As always thank you .... Frank

James Stokes
04-12-2009, 3:57 PM
It sounds like it is slipping in the rotary, That will cause that to happen.

Frank Defert
04-12-2009, 4:50 PM
If the rotary was slipping wouldn't the laser run over the already lasered image?

Carl Sewell
04-12-2009, 5:18 PM
Do you have the rotary fixture setup correctly? The rotary requires that you specify the diameter of your object so that it can calculate an incremental value for each rotary step. For example, if you are using a 3" diameter bottle and you tell the rotary it's a 6" diameter, you're not going to end up with what you expect.

I don't have an Epilog so I cannot tell you the setup steps or parameters, but I would look there first.

It appears that the Helix uses the page size in CorelDraw to tell the rotary the diameter and length of the object. You specify the diameter by using the circumference of your object as the page HEIGHT. The length of the object is the page width.

See Page 156 of this PDF: http://www.epilogfiles.com/mini_helix_manual.pdf

Martin Boekers
04-12-2009, 5:41 PM
Frank, I run two Epilog EXT's and once in a while they both do that. Haven't been able to figure it out.

I end up "stretching" the image sometimes to compensate for it.

If you come up with a good answer let me know!


Marty

Michael Doyle
04-12-2009, 6:53 PM
I do a lot of pens, and have to change the aspect ratio depending upon pen diameter. I haven't done any larger diameter items.
What I would do is set up a square the size of your drawing, with a line throught the center on your item's long axis. Draw a box the same size on a piece of tape an attach it to your bottle. Be sure to include the center line. Use your red dot to align the center line of your on screen pattern with your tape pattern. Run in vector with power off to see where the outside of the boxes line up. Change the size of your on screen box until you get it to match the size of your taped box.
Once this is done, you can calculate the ratio of the change needed for that diameter by comparing the new box size to the original box size.
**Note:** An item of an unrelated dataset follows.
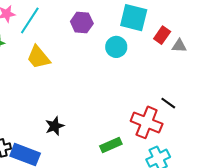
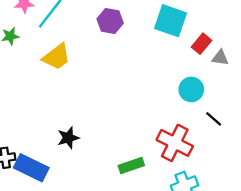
cyan circle: (116, 47) -> (191, 89), moved
yellow trapezoid: (38, 57) -> (56, 57), turned -92
black line: (168, 103) -> (214, 119), moved

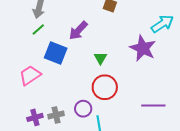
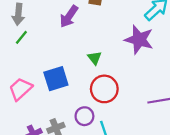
purple arrow: (78, 31) -> (69, 17), moved
blue square: (56, 53) -> (56, 79), moved, turned -30

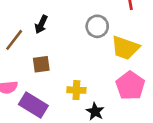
It shouldn't take more than a couple of minutes to do it.

David Fairfield
04-12-2009, 7:11 PM
It may not be due to slippage. The shape of the cylinder can distort the graphic, in much the same way that a fun house mirror changes a person's reflection.

Sometimes widening the graphic is all you need to correct its appearance on the finished product, but if the object is significantly tapered or puckered you need to compensate by warping the graphic in various ways to counteract the distortion. I'm sure there is a mathmatical formula for it, but I use simple trial and error on a sacrificial object.

HTH
Dave

Tom Delaney
04-12-2009, 8:13 PM
If the cylinder you are trying to engrave is not parallel to the laser at all points the engraving will appear to be distorted from the left to right (or up and down if it is really wierd in shape). Several months ago somebody posted (I think it was Frank but my mind is not where it used to be) a formula to calculate the distortion that you had to place into your .cdr file in order to compensate for the out of parallel condition (think of a vase where it curves from a small to large circumferance but not in a straight line (wish I could draw!). It will look wierd on your screen but will engrave correctly (IF you calculate it right). Otherwise, trial and merror (painters tape is a wonderful thing but it does pull ceremark off - so give it a test before you spray!). Anyway - a search of distorted images might help.

Dan Hintz
04-12-2009, 8:45 PM
I posted in that thread... I offered how to calculate the exact dimension changes, but I also suggested for compound curves to just scan in the objects outline and distort to the outline.

Frank Defert
04-13-2009, 11:17 AM
Thanks for all the replies. After reading it seems that the distortion of the image is somewhat " normal " and I need to compensate for this in advance of lasering. It just doesn't seem that you should have to do that?

I have searched the forum and found lots of good reading but not the thread that explains the formula for calculating the adjustments to compensate for the distortion, anybody?